Consistent with patterns observed in the estimation of other wave parameters, the energy ratio once again proves to be a principal driver, ranking as the second most important feature. The peak wave direction also contributes significantly, occupying the sixth position in the feature importance hierarchy, emphasizing its relevance in capturing directional variability.
In addition to the correlated statistical features derived from the SLC imagette (
Figure 11b), the model does not identify additional significant groups of features influencing
. This suggests that directional error arises from a more discrete set of physical and retrieval factors, underscoring the complex interplay between wave dynamics and SAR observation geometry. These insights pave the way for targeted improvements in SAR wave inversion methodologies with the potential to enhance the fidelity of directional retrieval under challenging environmental conditions.
6. Conclusions
This study proposes a novel methodology to improve the reliability of SAR-based ocean wave retrieval by introducing an advanced partition classification algorithm. Through the integration of machine learning and explainability techniques, the approach effectively mitigates persistent challenges in the interpretation of wave spectra, particularly those associated with system-induced distortions such as azimuth cut-off effects and MTF limitations.
Looking forward, the proposed QF classification framework holds promise in enabling a more systematic identification of error sources, especially those that recur under specific SAR observation conditions. Furthermore, it may serve as a foundation for targeted advancements in wave inversion methodologies, including the refinement of MTF models and the development of sophisticated filtering techniques to suppress non-wave signals.
What sets this work apart is not just the classification accuracy, but the intelligent selection of physically meaningful features that align with the behavior of ocean waves. This synergy between data-driven modeling and geophysical understanding enables a deeper insight into SAR performance under varying sea conditions. The model’s capacity to isolate the most reliable partitions creates opportunities for more targeted and confident use of SAR data in both scientific research and operational settings.
Beyond technical contributions, the integration of interpretability adds a valuable layer of transparency. Rather than treating the algorithm as a black box, the use of SHAP-based analysis illuminates the factors influencing each decision, allowing users to validate outcomes and potentially refine the input data or retrieval strategies.

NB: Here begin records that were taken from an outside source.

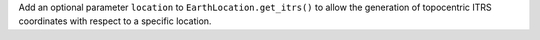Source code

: Add an optional parameter ``location`` to ``EarthLocation.get_itrs()``
to allow the generation of topocentric ITRS coordinates with respect
to a specific location.

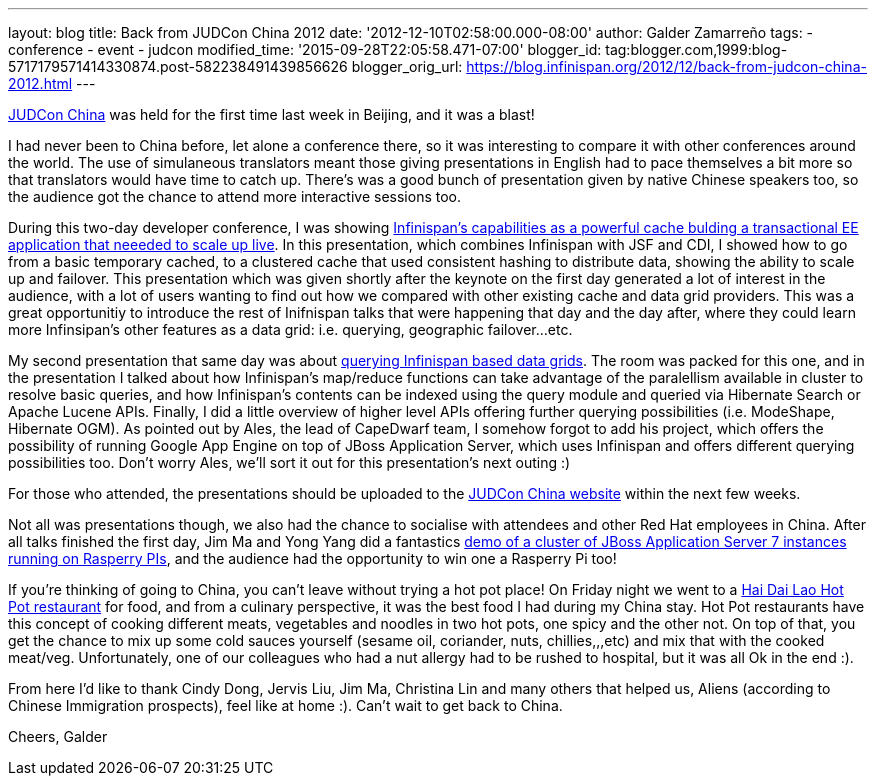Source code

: ---
layout: blog
title: Back from JUDCon China 2012
date: '2012-12-10T02:58:00.000-08:00'
author: Galder Zamarreño
tags:
- conference
- event
- judcon
modified_time: '2015-09-28T22:05:58.471-07:00'
blogger_id: tag:blogger.com,1999:blog-5717179571414330874.post-582238491439856626
blogger_orig_url: https://blog.infinispan.org/2012/12/back-from-judcon-china-2012.html
---

http://www.jboss.org/events/JUDCon/2012/china[JUDCon China] was held for
the first time last week in Beijing, and it was a blast!

I had never been to China before, let alone a conference there, so it
was interesting to compare it with other conferences around the world.
The use of simulaneous translators meant those giving presentations in
English had to pace themselves a bit more so that translators would have
time to catch up. There's was a good bunch of presentation given by
native Chinese speakers too, so the audience got the chance to attend
more interactive sessions too.

During this two-day developer conference, I was showing
http://www.jboss.org/events/JUDCon/2012/china/agenda/day1track1.html[Infinispan's
capabilities as a powerful cache bulding a transactional EE application
that neeeded to scale up live]. In this presentation, which combines
Infinispan with JSF and CDI, I showed how to go from a basic temporary
cached, to a clustered cache that used consistent hashing to distribute
data, showing the ability to scale up and failover. This presentation
which was given shortly after the keynote on the first day generated a
lot of interest in the audience, with a lot of users wanting to find out
how we compared with other existing cache and data grid providers. This
was a great opportunitiy to introduce the rest of Inifnispan talks that
were happening that day and the day after, where they could learn more
Infinsipan's other features as a data grid: i.e. querying, geographic
failover...etc.

My second presentation that same day was about
http://www.jboss.org/events/JUDCon/2012/china/agenda/day1track1.html[querying
Infinispan based data grids]. The room was packed for this one, and in
the presentation I talked about how Infinispan's map/reduce functions
can take advantage of the paralellism available in cluster to resolve
basic queries, and how Infinispan's contents can be indexed using the
query module and queried via Hibernate Search or Apache Lucene APIs.
Finally, I did a little overview of higher level APIs offering further
querying possibilities (i.e. ModeShape, Hibernate OGM). As pointed out
by Ales, the lead of CapeDwarf team, I somehow forgot to add his
project, which offers the possibility of running Google App Engine on
top of JBoss Application Server, which uses Infinispan and offers
different querying possibilities too. Don't worry Ales, we'll sort it
out for this presentation's next outing :)

For those who attended, the presentations should be uploaded to the
http://www.jboss.org/events/JUDCon/2012/china[JUDCon China website]
within the next few weeks.

Not all was presentations though, we also had the chance to socialise
with attendees and other Red Hat employees in China. After all talks
finished the first day, Jim Ma and Yong Yang did a fantastics
https://github.com/yongyang/clusterdemo[demo of a cluster of JBoss
Application Server 7 instances running on Rasperry PIs], and the
audience had the opportunity to win one a Rasperry Pi too!

If you're thinking of going to China, you can't leave without trying a
hot pot place! On Friday night we went to a
http://en.wikipedia.org/wiki/Hai_Di_Lao_hot_pot[Hai Dai Lao Hot Pot
restaurant] for food, and from a culinary perspective, it was the best
food I had during my China stay. Hot Pot restaurants have this concept
of cooking different meats, vegetables and noodles in two hot pots, one
spicy and the other not. On top of that, you get the chance to mix up
some cold sauces yourself (sesame oil, coriander, nuts, chillies,,,etc)
and mix that with the cooked meat/veg. Unfortunately, one of our
colleagues who had a nut allergy had to be rushed to hospital, but it
was all Ok in the end :).

From here I'd like to thank Cindy Dong, Jervis Liu, Jim Ma, Christina
Lin and many others that helped us, Aliens (according to Chinese
Immigration prospects), feel like at home :). Can't wait to get back to
China.

Cheers,
Galder
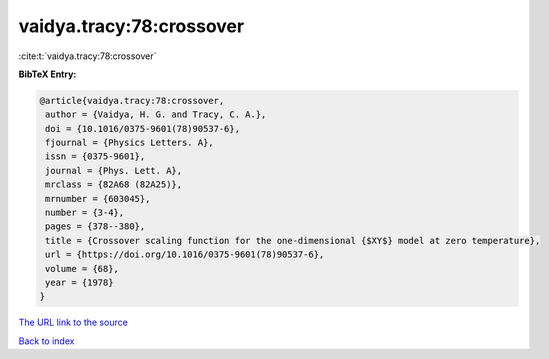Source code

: vaidya.tracy:78:crossover
=========================

:cite:t:`vaidya.tracy:78:crossover`

**BibTeX Entry:**

.. code-block:: bibtex

   @article{vaidya.tracy:78:crossover,
    author = {Vaidya, H. G. and Tracy, C. A.},
    doi = {10.1016/0375-9601(78)90537-6},
    fjournal = {Physics Letters. A},
    issn = {0375-9601},
    journal = {Phys. Lett. A},
    mrclass = {82A68 (82A25)},
    mrnumber = {603045},
    number = {3-4},
    pages = {378--380},
    title = {Crossover scaling function for the one-dimensional {$XY$} model at zero temperature},
    url = {https://doi.org/10.1016/0375-9601(78)90537-6},
    volume = {68},
    year = {1978}
   }
`The URL link to the source <ttps://doi.org/10.1016/0375-9601(78)90537-6}>`_


`Back to index <../By-Cite-Keys.html>`_
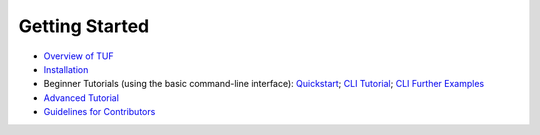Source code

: Getting Started
---------------

- `Overview of TUF <OVERVIEW.rst>`_
- `Installation <INSTALLATION.rst>`_
- Beginner Tutorials (using the basic command-line interface): `Quickstart <QUICKSTART.md>`_; `CLI Tutorial <CLI.md>`_; `CLI Further Examples <CLI_EXAMPLES.md>`_
- `Advanced Tutorial <TUTORIAL.md>`_
- `Guidelines for Contributors <CONTRIBUTORS.rst>`_
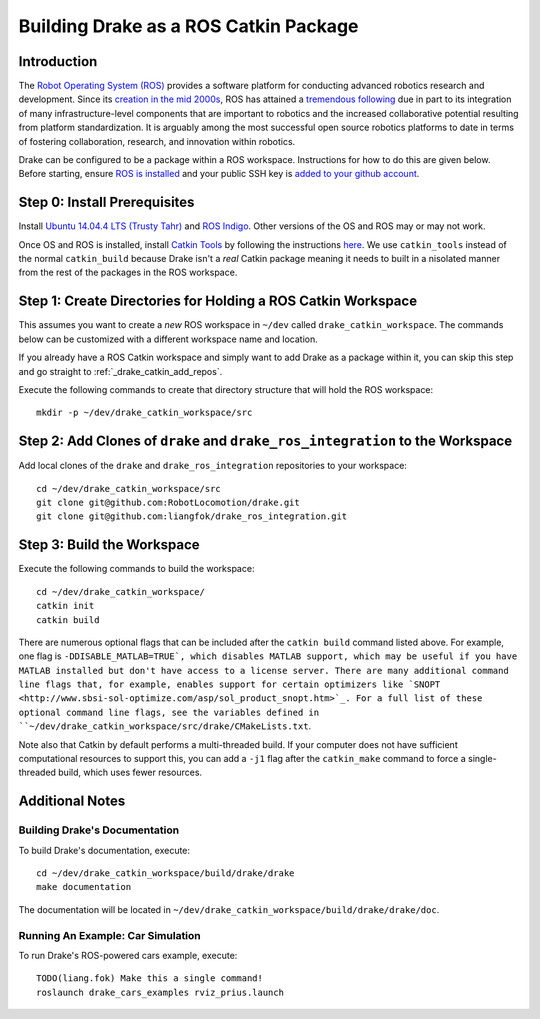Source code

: .. _build_from_source_using_ros_catkin:

**************************************
Building Drake as a ROS Catkin Package
**************************************

.. _drake_catkin_instruction:

Introduction
============

The `Robot Operating System (ROS) <http://www.ros.org/>`_ provides a software
platform for conducting advanced robotics research and development. Since its
`creation in the mid 2000s <http://www.ros.org/history/>`_, ROS has
attained a `tremendous following <http://wiki.ros.org/Metrics>`_ due in part to
its integration of many infrastructure-level components that are important to
robotics and the increased collaborative potential resulting from platform
standardization. It is arguably among the most successful open source robotics
platforms to date in terms of fostering collaboration, research, and innovation
within robotics.


Drake can be configured to be a package within a ROS workspace. Instructions for
how to do this are given below. Before starting, ensure
`ROS is installed <http://wiki.ros.org/ROS/Installation>`_
and your public SSH key is
`added to your github account <https://help.github.com/articles/adding-a-new-ssh-key-to-your-github-account/>`_.

.. _drake_catkin_prerequisites:

Step 0: Install Prerequisites
=============================

Install
`Ubuntu 14.04.4 LTS (Trusty Tahr) <http://releases.ubuntu.com/14.04/>`_ and
`ROS Indigo <http://wiki.ros.org/indigo>`_. Other versions of the OS and ROS
may or may not work.

Once OS and ROS is installed, install
`Catkin Tools <http://catkin-tools.readthedocs.io/en/latest/>`_ by following
the instructions
`here <http://catkin-tools.readthedocs.io/en/latest/installing.html>`_.
We use ``catkin_tools`` instead of the normal ``catkin_build`` because Drake
isn't a *real* Catkin package meaning it needs to built in a nisolated manner
from the rest of the packages in the ROS workspace.

.. _drake_catkin_create_workspace_directories:

Step 1: Create Directories for Holding a ROS Catkin Workspace
=============================================================

This assumes you want to create a *new* ROS workspace
in ``~/dev`` called ``drake_catkin_workspace``. The commands below can be
customized with a different workspace name and location.

If you already have a ROS Catkin workspace and simply want to add Drake as a
package within it, you can skip this step and go straight to
:ref:`_drake_catkin_add_repos`.

Execute the following commands to create that directory structure that will hold
the ROS workspace::

    mkdir -p ~/dev/drake_catkin_workspace/src

.. _drake_catkin_add_repos:

Step 2: Add Clones of ``drake`` and ``drake_ros_integration`` to the Workspace
==============================================================================

Add local clones of the ``drake`` and ``drake_ros_integration`` repositories
to your workspace::

    cd ~/dev/drake_catkin_workspace/src
    git clone git@github.com:RobotLocomotion/drake.git
    git clone git@github.com:liangfok/drake_ros_integration.git


.. _drake_catkin_build_workspace:

Step 3: Build the Workspace
===========================

Execute the following commands to build the workspace::

    cd ~/dev/drake_catkin_workspace/
    catkin init
    catkin build

There are numerous optional flags that can be included after the ``catkin build``
command listed above. For example, one flag is ``-DDISABLE_MATLAB=TRUE`, which
disables MATLAB support, which may be useful if you have MATLAB installed but
don't have access to a license server. There are many additional command line
flags that, for example, enables support for certain optimizers like
`SNOPT <http://www.sbsi-sol-optimize.com/asp/sol_product_snopt.htm>`_.
For a full list of these optional command line flags, see the variables defined
in ``~/dev/drake_catkin_workspace/src/drake/CMakeLists.txt``.

Note also that Catkin by default performs a multi-threaded build.
If your computer does not have sufficient computational resources to support
this, you can add a ``-j1`` flag after the ``catkin_make`` command to force a
single-threaded build, which uses fewer resources.

.. _drake_catkin_additional_notes:

Additional Notes
================

.. _drake_catkin_build_documenation:

Building Drake's Documentation
------------------------------

To build Drake's documentation, execute::

    cd ~/dev/drake_catkin_workspace/build/drake/drake
    make documentation

The documentation will be located in
``~/dev/drake_catkin_workspace/build/drake/drake/doc``.

.. _drake_catkin_run_car_example:

Running An Example: Car Simulation
----------------------------------

To run Drake's ROS-powered cars example, execute::

    TODO(liang.fok) Make this a single command!
    roslaunch drake_cars_examples rviz_prius.launch

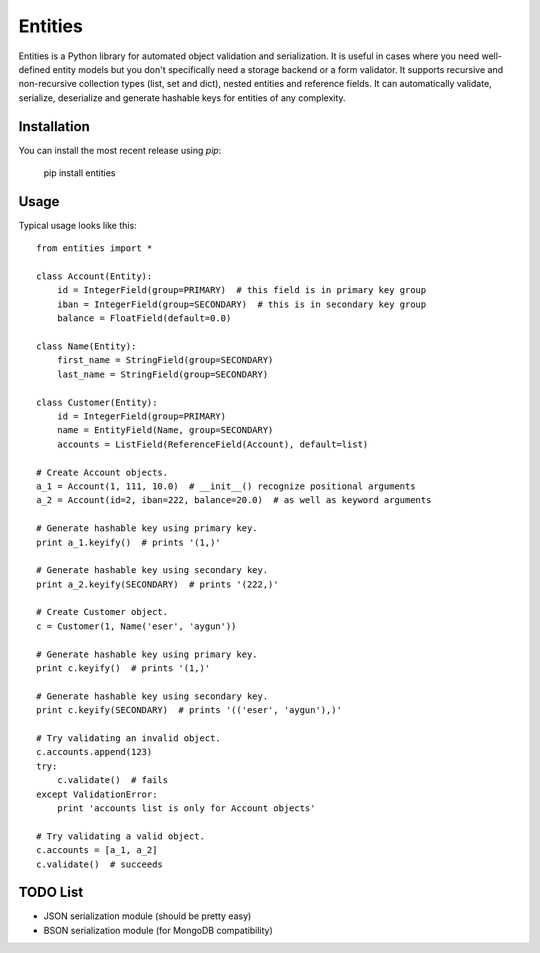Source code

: ========
Entities
========

Entities is a Python library for automated object validation and serialization.
It is useful in cases where you need well-defined entity models but you don't
specifically need a storage backend or a form validator. It supports recursive
and non-recursive collection types (list, set and dict), nested entities and
reference fields. It can automatically validate, serialize, deserialize and
generate hashable keys for entities of any complexity.

Installation
============

You can install the most recent release using `pip`:

    pip install entities

Usage
=====

Typical usage looks like this::

    from entities import *

    class Account(Entity):
        id = IntegerField(group=PRIMARY)  # this field is in primary key group
        iban = IntegerField(group=SECONDARY)  # this is in secondary key group
        balance = FloatField(default=0.0)

    class Name(Entity):
        first_name = StringField(group=SECONDARY)
        last_name = StringField(group=SECONDARY)

    class Customer(Entity):
        id = IntegerField(group=PRIMARY)
        name = EntityField(Name, group=SECONDARY)
        accounts = ListField(ReferenceField(Account), default=list)

    # Create Account objects.
    a_1 = Account(1, 111, 10.0)  # __init__() recognize positional arguments
    a_2 = Account(id=2, iban=222, balance=20.0)  # as well as keyword arguments

    # Generate hashable key using primary key.
    print a_1.keyify()  # prints '(1,)'

    # Generate hashable key using secondary key.
    print a_2.keyify(SECONDARY)  # prints '(222,)'

    # Create Customer object.
    c = Customer(1, Name('eser', 'aygun'))

    # Generate hashable key using primary key.
    print c.keyify()  # prints '(1,)'

    # Generate hashable key using secondary key.
    print c.keyify(SECONDARY)  # prints '(('eser', 'aygun'),)'

    # Try validating an invalid object.
    c.accounts.append(123)
    try:
        c.validate()  # fails
    except ValidationError:
        print 'accounts list is only for Account objects'

    # Try validating a valid object.
    c.accounts = [a_1, a_2]
    c.validate()  # succeeds

TODO List
=========

- JSON serialization module (should be pretty easy)
- BSON serialization module (for MongoDB compatibility)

In a broader sense, this work contributes to a growing effort in Earth observation to make remote sensing tools not only more accurate but also more accountable and accessible. The proposed method offers a foundation upon which future SAR-based systems can be built: systems that are capable of adapting to complex marine environments while providing clear, interpretable results. As ocean monitoring becomes increasingly vital in the context of climate change and maritime activity, such tools will be essential for both research and real-world applications.